Had this been a stroke-play event he likely wouldn’t have ended the week holding a trophy. Through the three pool-play rounds Horschel was 5 under. Patrick Cantlay was 14 under over those same three rounds and didn’t advance to the weekend knockout rounds.
That’s match play and that’s why being good enough, as opposed to an overwhelming need to be perfect, can suffice more often than not.
He was good enough to outlast Max Homa in a three-hole playoff to advance to the weekend. He needed extra holes to beat Tommy Fleetwood in the quarterfinal round and endured blustery conditions in Sunday’s semifinal match against Victor Perez to secure his spot in the finale.
Horschel will tell you there was a measure of luck involved in his march to his first World Golf Championship and his sixth Tour title. There always is when you’ve navigated seven rounds of match play in five days on a quirky golf course. He will tell you he didn’t have his best stuff as the clouds gave way to sunshine Sunday afternoon for his championship bout with Scottie Scheffler, a University of Texas alum and favorite son.
“It wasn't pretty,” Horschel admitted. “I feel sorry for the fans watching the coverage because they didn't see any great golf shots, or very few of them. They saw a lot of sloppiness. They saw a lot of pars win holes.”
And he will tell you he was good enough.
Surrounded by a shade of orange you don’t see on Saturdays in Gainesville and an increasingly partisan, and overserved, crowd Horschel made the most of what he had.
He chipped in on the fifth hole for his only birdie of the round and squandered chances at the par-5 sixth and 12th holes after Scheffler took penalty strokes at both. Scheffler missed a 4-footer for birdie to cut the lead to a single hole at the 14th, launched his drive into a service area at the 15th hole and fanned his tee shot into a wild area at the 16th hole.

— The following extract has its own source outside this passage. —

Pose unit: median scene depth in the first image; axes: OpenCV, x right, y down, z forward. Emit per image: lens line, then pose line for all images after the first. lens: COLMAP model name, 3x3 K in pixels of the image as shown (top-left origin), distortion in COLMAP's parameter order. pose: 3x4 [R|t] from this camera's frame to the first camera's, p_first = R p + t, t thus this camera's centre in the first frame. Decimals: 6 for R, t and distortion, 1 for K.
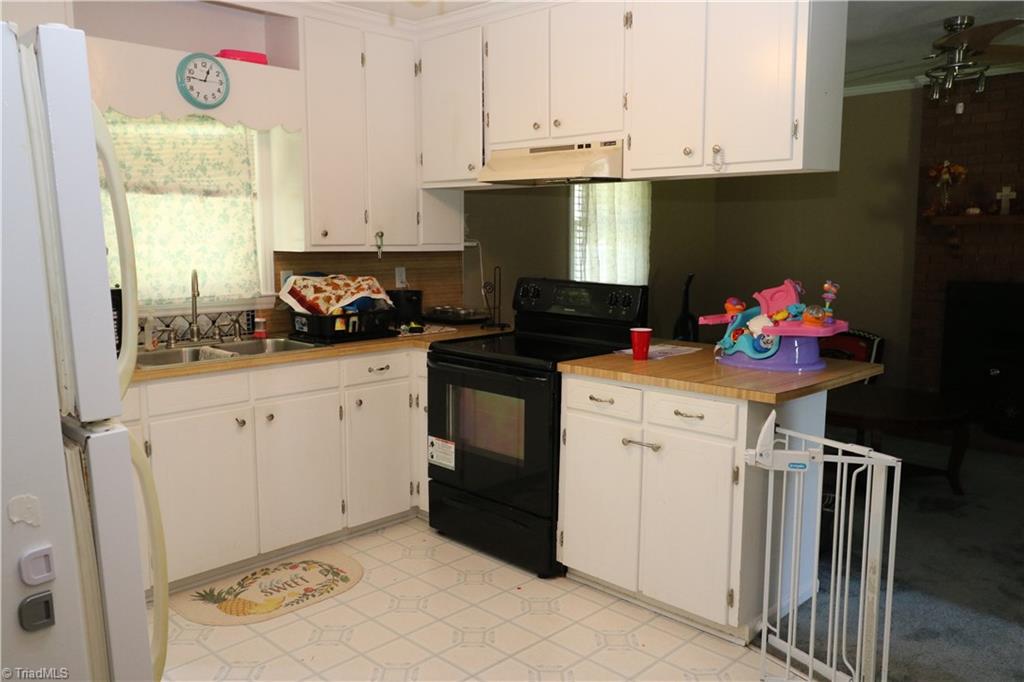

“I think this afternoon was probably my worst round out of the last four,” said Scheffler, who arguably had the toughest path to the final with victories over Ian Poulter, Jon Rahm and former champion Matt Kuchar. “I grinded it out. I fought really hard and I just wasn't able to make the putts this afternoon.”
All the while, Horschel plodded along and played prevent defense, doing just enough. In a perfectly apropos ending, Horschel closed out Scheffler with a tee shot to 23 feet and a two-putt par for a 2-and-1 triumph at No. 17. He was 1 over par through 17 holes in the championship match. Scheffler was 2 over.
There's something to be learned in this minimalist style of competing but it might take some time to digest.
“There is a lesson and I'm sure I will be talking with it with my team, about what that lesson is,” Horschel said.
Coming into this week, Horschel told Anderson his goal was to make sure his game is ready for the Masters in two weeks but he left Austin Country Club with so much more. Following his runner-up finish last month at the WGC-Workday Championship Horschel will be among the favorites at the year’s first major championship.
Of course, the other side of those external expectations will be the pressure he’ll probably put on himself. You know the deal, once a perfectionist always a perfectionist. But for one week, he learned that being just good enough can sometimes be perfect.